BEGIN Records for this exercise
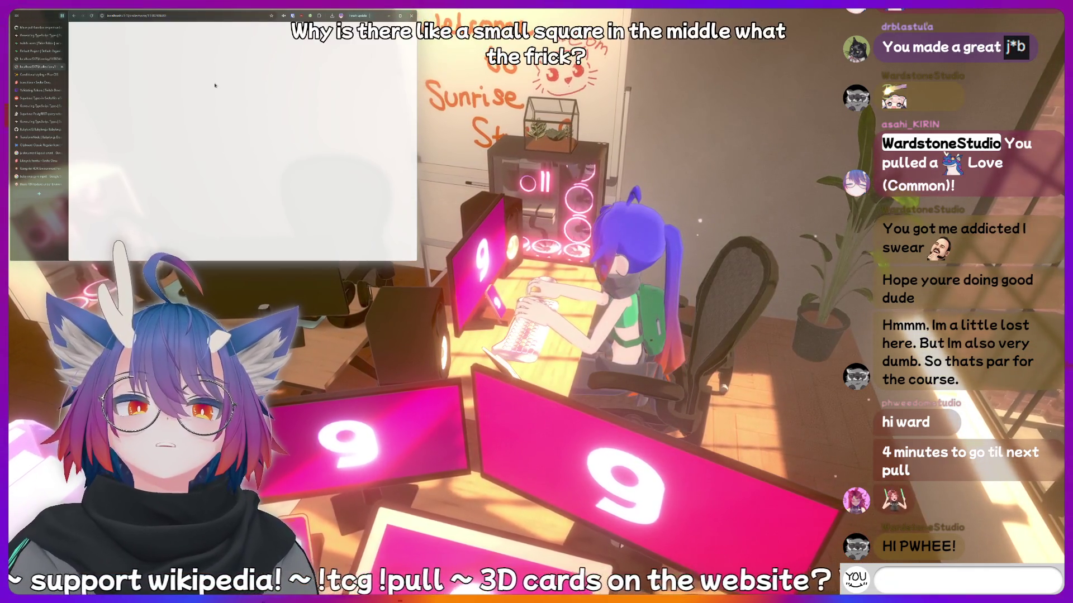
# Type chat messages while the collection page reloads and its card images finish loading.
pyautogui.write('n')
END Records for this exercise
BEGIN Records for this exercise
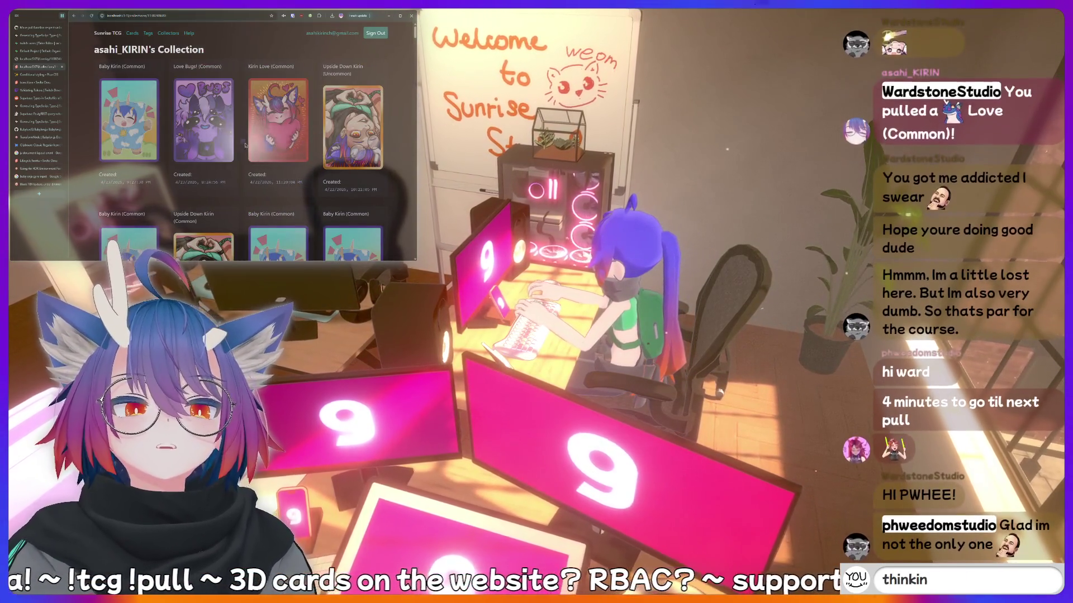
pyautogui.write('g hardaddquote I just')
END Records for this exercise
Your goal: Compute the number of lines in the entries above that hold the word "write"; the answer must contain nothing else.

Task answer: 2